Role of Mitochondrial Nucleic Acid Sensing Pathways in Health and Patho-Physiology

Abstract

Mitochondria, in symbiosis with the host cell, carry out a wide variety of functions from generating energy, regulating the metabolic processes, cell death to inflammation. The most prominent function of mitochondria relies on the oxidative phosphorylation (OXPHOS) system. OXPHOS heavily influences the mitochondrial-nuclear communication through a plethora of interconnected signaling pathways. Additionally, owing to the bacterial ancestry, mitochondria also harbor a large number of Damage Associated Molecular Patterns (DAMPs). These molecules relay the information about the state of the mitochondrial health and dysfunction to the innate immune system. Consequently, depending on the intracellular or extracellular nature of detection, different inflammatory pathways are elicited. One group of DAMPs, the mitochondrial nucleic acids, hijack the antiviral DNA or RNA sensing mechanisms such as the cGAS/STING and RIG-1/MAVS pathways. A pro-inflammatory response is invoked by these signals predominantly through type I interferon (T1-IFN) cytokines. This affects a wide range of organ systems which exhibit clinical presentations of auto-immune disorders. Interestingly, tumor cells too, have devised ingenious ways to use the mitochondrial DNA mediated cGAS-STING-IRF3 response to promote neoplastic transformations and develop tumor micro-environments. Thus, mitochondrial nucleic acid-sensing pathways are fundamental in understanding the source and nature of disease initiation and development. Apart from the pathological interest, recent studies also attempt to delineate the structural considerations for the release of nucleic acids across the mitochondrial membranes. Hence, this review presents a comprehensive overview of the different aspects of mitochondrial nucleic acid-sensing. It attempts to summarize the nature of the molecular patterns involved, their release and recognition in the cytoplasm and signaling. Finally, a major emphasis is given to elaborate the resulting patho-physiologies.

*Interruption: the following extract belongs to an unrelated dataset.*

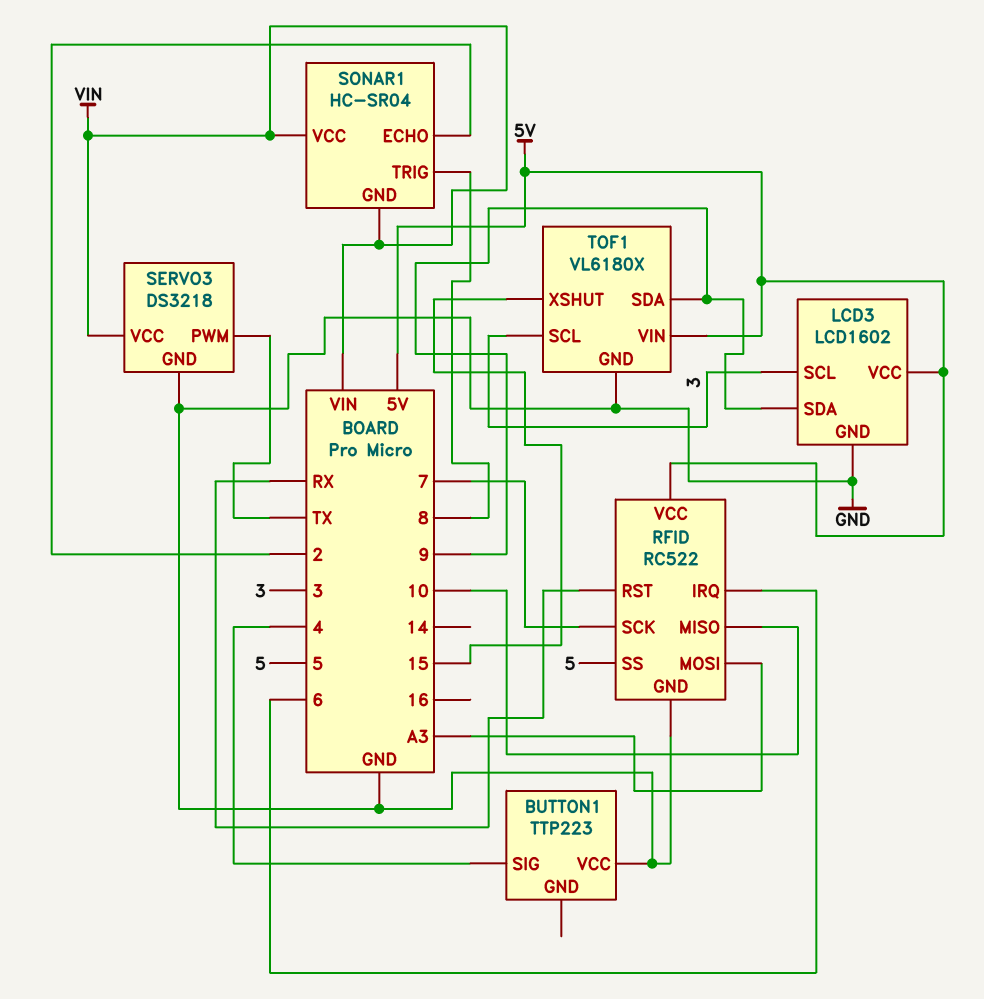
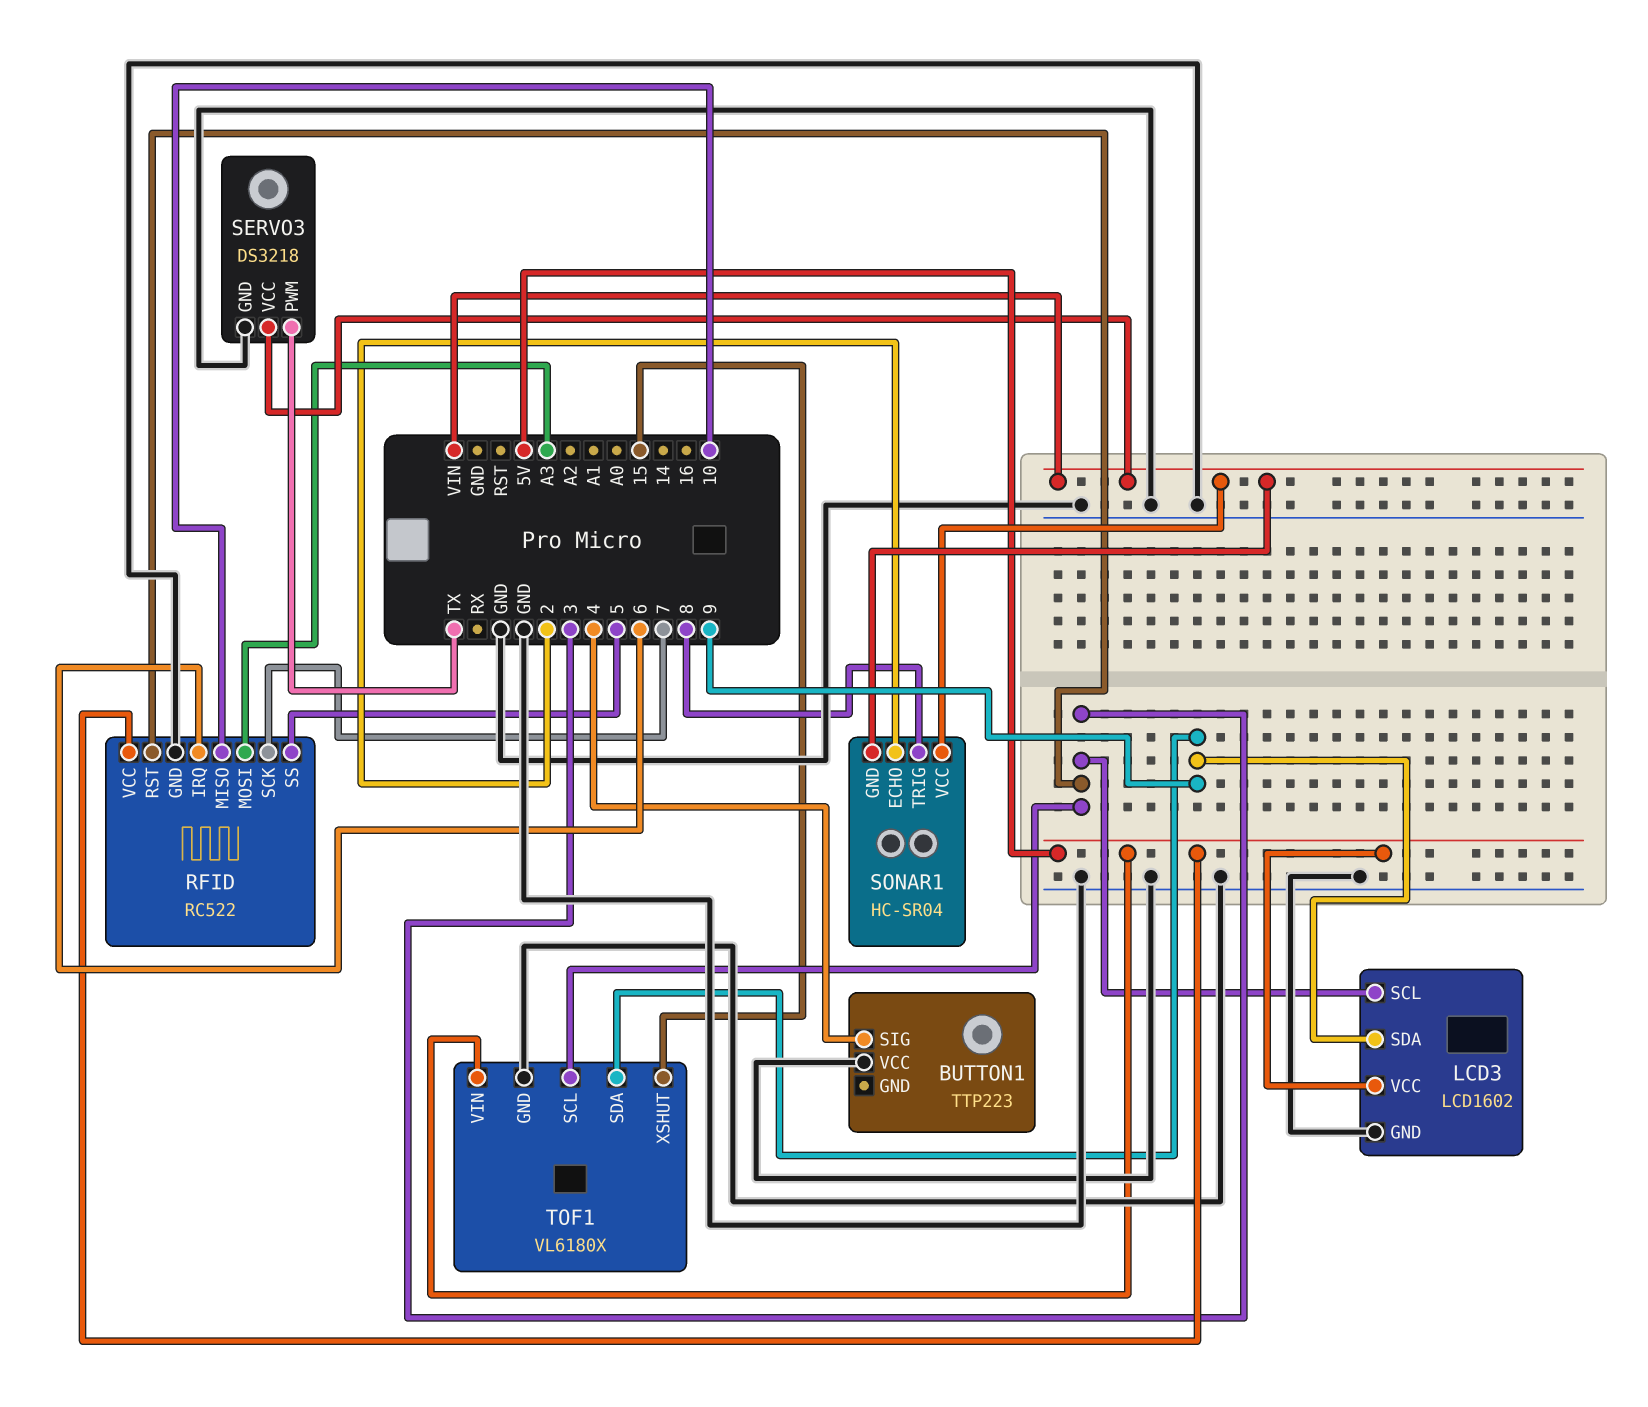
RFID pin RST: RX -> 3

Keywords: disease; innate immunity; mitochondrial—nuclear exchange; mitochondrion; signaling.

FIGURE 1

Pathways of nucleo-mitochondrial communication. Nucleus-to-mitochondrion signals make up anterograde signaling. Signals from the mitochondria constitute the retrograde signaling. The integrated stress response is a general cellular stress pathway which can be triggered in ER, mitochondria or cytosol. Lastly, mito-nuclear crosstalk is the ability to orchestrate bidirectional feedback responses, they usually originate in mitochondria and result in nuclear responses.

FIGURE 2

Mitochondrial DAMPs can trigger the innate immunity through various pathways. Intra-cellular signals include the sensing of the mitochondrial nucleic acids, mtRNA or mtDNA, resulting into IRF3 or NFKB mediated T1-IFN response. Alternatively, TLR receptors on the autophagosome can sense mitochondrial nucleic acids and through TRIF/MyD88 stimulate the T1-IFN signaling. Free mtDNA can also stimulate the inflammasome for IL-1B production. DAMPs can also stimulate their respective receptors on other cells through extra-cellular signaling.

FIGURE 3

Models of mitochondrial nucleic acids release and respective intracellular sensors and effectors. Domain abbreviations: Caspase activation and recruitment domains (CARD), C-terminal regulatory domain (CTD), Transmembrane (TM), Nucleotidyltransferase (NTase), Zinc ribbon insertion (Zn), Receptor-interacting protein (RIP) Homotypic interaction motifs (RHIM), Pyrin domain (PYD), Hematopoietic interferon-inducible nuclear protein with 200-amino-acid repeats (HIN200), Dimerization domain (DD), Cyclic dinucleotide (CDN) binding domain (CBD), C-terminal Tail (CTT).

FIGURE 4

Comparison of anti-viral and mitochondrial nucleic acid responses. Both lead to a prolonged T1-IFN inflammatory response. However, in case of mitochondrial nucleic acid sensing pathways, the overactivation of inflammation leads to systemic/organ-specific auto-immune diseases or even fibrosis in various organs.